The original tree line – now frozen in its last
Season – still stood a vague cohort of bone-white stumps.
The perfect act of persistent saplings and weeds
Overran this too-yielding stand with grueling shade.
Each twirling barb-tine, a tiny finger clutching
Lost habits, old wire hung posts from rusted gallows,
Garroting fleshy trunks of trees grown around it.
But we got back to our suspended talk of stone
Surely to speak for that silent ruckus of stone.
“Fieldstone,“ he repeated, “Take it up. Toss it out. “

Taken up, but from where? The fields had held their own
Until drawn wagons came asking for it, slowly.
In solid wages of sweat and knuckles chewed raw,
Some time ago, before the shag-bark and pig-nut
Branched out into oak’s entitlements of sunlight,
Before unearthed darkness of soil itself would cling
To the saplings’ flanged limbs, the gnarly-garnished trunks
Of elder ash, maple, popple all punked to charred bone.
And after woods’ deepness where excess sunlight spilled
Into a drought, the fairer wood had gone to earth.

Taken up, but why? “You can’t do too much with it
Except pile it up to think of what to do with it.
So you pile it. But c’mon, help me chain this trunk,
Its taproot’s got a hold of something I can’t budge.”
Taken up, a hopeful gesture for the future.
Tossed out, but when? “Oh well, jeez, I dunno, must be,
What? . . . .say fifty, sixty years ago, at the least.
Was here when we came and it came sold with the rest
Of the place. Was sold out with this old tractor, too. “
Tossed out, then; lost; an unchained anchor to the past.

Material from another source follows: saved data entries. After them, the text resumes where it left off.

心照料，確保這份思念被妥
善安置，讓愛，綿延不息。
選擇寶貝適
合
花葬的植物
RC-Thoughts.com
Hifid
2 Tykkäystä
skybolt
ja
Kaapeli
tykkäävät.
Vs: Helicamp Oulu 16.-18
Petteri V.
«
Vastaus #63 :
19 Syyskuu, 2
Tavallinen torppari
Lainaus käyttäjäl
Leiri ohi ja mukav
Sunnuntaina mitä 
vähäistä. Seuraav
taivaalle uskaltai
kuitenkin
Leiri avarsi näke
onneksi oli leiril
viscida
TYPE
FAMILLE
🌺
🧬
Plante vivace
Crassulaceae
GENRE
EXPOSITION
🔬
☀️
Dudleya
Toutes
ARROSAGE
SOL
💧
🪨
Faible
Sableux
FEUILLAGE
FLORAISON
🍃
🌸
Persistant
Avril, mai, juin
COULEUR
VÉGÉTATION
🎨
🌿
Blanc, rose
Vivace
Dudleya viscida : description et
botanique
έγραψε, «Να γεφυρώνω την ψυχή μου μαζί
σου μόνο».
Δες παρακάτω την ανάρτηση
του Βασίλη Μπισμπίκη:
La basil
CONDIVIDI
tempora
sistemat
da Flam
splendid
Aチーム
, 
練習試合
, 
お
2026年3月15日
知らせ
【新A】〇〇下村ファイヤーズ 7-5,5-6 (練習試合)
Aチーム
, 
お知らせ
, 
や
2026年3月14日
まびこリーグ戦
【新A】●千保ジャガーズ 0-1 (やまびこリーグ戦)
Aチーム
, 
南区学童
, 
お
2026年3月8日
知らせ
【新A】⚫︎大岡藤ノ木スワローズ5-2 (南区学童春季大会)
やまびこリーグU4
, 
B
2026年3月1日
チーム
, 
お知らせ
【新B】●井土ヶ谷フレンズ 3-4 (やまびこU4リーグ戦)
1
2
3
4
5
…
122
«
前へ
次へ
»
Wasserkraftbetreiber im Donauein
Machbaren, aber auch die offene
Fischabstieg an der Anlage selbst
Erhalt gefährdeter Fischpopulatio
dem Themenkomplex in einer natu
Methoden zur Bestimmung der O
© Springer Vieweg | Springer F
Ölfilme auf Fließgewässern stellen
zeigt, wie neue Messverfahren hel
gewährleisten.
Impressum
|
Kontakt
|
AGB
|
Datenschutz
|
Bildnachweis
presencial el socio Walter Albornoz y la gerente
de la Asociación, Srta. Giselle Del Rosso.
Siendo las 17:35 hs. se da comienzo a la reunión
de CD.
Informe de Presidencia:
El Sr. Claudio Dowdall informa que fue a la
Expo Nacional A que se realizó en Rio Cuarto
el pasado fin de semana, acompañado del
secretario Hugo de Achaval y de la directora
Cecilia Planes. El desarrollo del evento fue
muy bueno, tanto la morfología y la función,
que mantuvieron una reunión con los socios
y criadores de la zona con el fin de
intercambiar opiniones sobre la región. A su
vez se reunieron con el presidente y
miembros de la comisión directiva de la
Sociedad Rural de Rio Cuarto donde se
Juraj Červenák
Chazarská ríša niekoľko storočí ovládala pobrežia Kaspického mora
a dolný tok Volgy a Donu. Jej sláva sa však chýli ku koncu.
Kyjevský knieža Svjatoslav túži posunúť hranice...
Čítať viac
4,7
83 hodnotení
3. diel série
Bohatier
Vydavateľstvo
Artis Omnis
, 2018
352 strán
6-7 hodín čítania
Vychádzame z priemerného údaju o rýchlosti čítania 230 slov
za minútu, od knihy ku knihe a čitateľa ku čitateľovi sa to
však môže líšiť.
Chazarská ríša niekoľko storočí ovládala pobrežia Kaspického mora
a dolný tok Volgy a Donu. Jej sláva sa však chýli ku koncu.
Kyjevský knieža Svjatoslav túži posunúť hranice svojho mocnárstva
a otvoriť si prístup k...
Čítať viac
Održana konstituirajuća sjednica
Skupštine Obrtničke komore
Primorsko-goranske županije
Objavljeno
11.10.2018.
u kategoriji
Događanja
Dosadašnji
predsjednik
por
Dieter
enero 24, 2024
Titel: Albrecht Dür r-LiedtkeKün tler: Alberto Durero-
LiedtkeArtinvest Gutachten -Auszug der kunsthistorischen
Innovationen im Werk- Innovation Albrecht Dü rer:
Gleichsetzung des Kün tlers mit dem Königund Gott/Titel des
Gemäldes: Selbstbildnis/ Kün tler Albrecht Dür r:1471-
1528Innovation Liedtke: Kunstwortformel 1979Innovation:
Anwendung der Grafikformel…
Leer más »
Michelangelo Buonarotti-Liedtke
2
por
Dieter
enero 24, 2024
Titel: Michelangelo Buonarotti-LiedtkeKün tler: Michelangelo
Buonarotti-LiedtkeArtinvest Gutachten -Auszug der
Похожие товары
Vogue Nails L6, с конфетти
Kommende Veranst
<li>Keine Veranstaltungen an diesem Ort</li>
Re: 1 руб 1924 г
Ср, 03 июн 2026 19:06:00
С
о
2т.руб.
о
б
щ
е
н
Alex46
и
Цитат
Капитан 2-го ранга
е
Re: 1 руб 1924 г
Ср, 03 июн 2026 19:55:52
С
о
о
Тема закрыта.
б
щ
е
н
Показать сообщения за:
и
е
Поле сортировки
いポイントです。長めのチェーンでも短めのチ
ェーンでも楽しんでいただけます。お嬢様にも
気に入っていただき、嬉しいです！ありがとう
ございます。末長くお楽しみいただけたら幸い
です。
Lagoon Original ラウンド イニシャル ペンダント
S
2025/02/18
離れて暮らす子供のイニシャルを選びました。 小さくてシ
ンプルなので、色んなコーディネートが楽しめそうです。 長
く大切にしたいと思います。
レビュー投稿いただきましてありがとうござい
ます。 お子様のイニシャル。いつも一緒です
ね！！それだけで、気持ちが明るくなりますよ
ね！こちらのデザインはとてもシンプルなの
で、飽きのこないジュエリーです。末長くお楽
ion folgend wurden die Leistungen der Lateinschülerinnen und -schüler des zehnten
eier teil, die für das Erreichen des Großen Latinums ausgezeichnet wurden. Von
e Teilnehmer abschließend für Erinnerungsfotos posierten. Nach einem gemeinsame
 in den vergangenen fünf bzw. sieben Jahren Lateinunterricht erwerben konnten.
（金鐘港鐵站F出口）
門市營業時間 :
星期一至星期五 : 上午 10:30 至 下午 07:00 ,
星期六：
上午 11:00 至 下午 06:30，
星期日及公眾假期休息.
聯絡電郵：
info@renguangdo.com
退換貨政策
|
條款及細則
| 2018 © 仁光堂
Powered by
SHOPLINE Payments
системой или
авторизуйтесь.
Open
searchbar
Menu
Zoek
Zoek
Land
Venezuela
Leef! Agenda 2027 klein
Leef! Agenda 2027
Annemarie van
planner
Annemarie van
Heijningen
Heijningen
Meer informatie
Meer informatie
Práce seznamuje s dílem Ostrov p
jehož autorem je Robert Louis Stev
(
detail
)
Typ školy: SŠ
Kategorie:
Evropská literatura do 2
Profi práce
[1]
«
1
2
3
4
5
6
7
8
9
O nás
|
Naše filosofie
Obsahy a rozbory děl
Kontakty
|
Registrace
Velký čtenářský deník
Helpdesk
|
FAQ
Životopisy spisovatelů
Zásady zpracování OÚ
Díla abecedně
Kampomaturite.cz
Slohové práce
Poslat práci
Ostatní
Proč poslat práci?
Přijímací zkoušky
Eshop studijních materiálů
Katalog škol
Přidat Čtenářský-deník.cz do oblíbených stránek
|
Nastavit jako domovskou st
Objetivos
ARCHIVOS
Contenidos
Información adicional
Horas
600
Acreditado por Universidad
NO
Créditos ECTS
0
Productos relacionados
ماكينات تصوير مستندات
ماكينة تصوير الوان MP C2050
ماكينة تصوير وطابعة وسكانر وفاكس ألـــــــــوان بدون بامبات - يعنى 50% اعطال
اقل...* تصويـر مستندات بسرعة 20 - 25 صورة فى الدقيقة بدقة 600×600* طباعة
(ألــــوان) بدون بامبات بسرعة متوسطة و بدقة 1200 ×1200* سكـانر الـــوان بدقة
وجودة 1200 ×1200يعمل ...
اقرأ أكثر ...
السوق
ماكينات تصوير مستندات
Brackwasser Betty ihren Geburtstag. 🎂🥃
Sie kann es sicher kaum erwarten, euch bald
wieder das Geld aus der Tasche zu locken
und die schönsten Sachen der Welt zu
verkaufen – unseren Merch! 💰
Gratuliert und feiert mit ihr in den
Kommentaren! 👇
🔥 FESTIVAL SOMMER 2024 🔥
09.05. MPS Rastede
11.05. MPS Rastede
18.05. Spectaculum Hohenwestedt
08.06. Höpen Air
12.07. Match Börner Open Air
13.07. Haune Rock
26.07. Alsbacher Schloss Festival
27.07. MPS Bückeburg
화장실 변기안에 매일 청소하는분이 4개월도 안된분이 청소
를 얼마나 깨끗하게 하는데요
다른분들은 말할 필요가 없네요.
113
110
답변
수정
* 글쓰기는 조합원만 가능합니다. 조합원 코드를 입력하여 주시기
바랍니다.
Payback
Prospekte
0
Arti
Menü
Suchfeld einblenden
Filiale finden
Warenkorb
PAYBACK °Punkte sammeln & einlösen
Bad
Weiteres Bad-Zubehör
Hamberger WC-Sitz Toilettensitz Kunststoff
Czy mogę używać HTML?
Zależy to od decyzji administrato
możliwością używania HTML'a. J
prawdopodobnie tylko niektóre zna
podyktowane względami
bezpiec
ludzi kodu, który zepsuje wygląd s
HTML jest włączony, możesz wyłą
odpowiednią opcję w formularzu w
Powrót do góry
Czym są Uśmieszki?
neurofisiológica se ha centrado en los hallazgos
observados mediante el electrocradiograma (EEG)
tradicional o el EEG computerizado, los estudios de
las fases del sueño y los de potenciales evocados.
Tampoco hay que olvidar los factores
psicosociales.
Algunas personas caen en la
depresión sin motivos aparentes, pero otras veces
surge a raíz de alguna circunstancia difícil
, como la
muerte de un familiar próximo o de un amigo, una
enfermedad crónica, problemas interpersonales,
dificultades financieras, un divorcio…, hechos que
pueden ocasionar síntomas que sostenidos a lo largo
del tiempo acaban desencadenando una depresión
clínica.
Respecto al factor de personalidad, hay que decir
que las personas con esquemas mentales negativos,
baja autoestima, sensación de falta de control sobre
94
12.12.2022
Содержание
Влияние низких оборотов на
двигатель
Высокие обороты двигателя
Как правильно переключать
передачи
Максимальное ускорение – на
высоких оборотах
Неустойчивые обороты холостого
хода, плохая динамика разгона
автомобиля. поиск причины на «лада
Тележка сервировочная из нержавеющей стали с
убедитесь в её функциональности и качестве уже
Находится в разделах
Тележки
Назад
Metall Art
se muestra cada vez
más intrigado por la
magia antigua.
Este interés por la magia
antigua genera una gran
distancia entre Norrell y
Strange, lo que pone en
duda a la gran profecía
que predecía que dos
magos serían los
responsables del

The sun jack-knifed one notch higher up the bark-peeled sky.
The tractor dragged sunlight to the stubborn taproot,
Holding earth’s hot core in its engine-surge, it would chug
Against the trunk for what it might have missed out on
In these old woods, all for the love of labors plied.
A molar in the mouth that sourced the world’s origin,
The trunk came painfully unhinged from mossy works.
The tap-root, implacable yet unraveled from earth,
And bringing its convincing grit to bear down:
A piece of fieldstone, the size of a table-top.

The farmer wanted brush cleared to better his view
Of the valley. So we moved on. But as I struck
This pocked hunk of fieldstone with a stick, I saw walls
Unmade: “No story here.“  – Sure, except how to build
From silent stone, syllabic slabs – altars unsoiled.

Comments

  1. Southern Expat says

    Your poems make me wonder if it’s possible to be a poet in the suburbs.

  2. Sure it is. I wrote the Purgatorio, didn’t I? When the weed pushes through the crack in the driveway, when the neighbor wants the low chain-link fence replaced with six-foot cedar planks, when the teenage boy next door smokes pot in his backyard and stares at your daughter while she mows the lawn, when your friend stops by for a glass of Chardonnay and it’s only noon and you’re not even done schooling the children and she obviously needs to talk about her failing marriage and her crushing depression…all these are calls to poetry.

  3. Also, vide: Robert Lowell, who probably wrote about all the instances which Dante provides.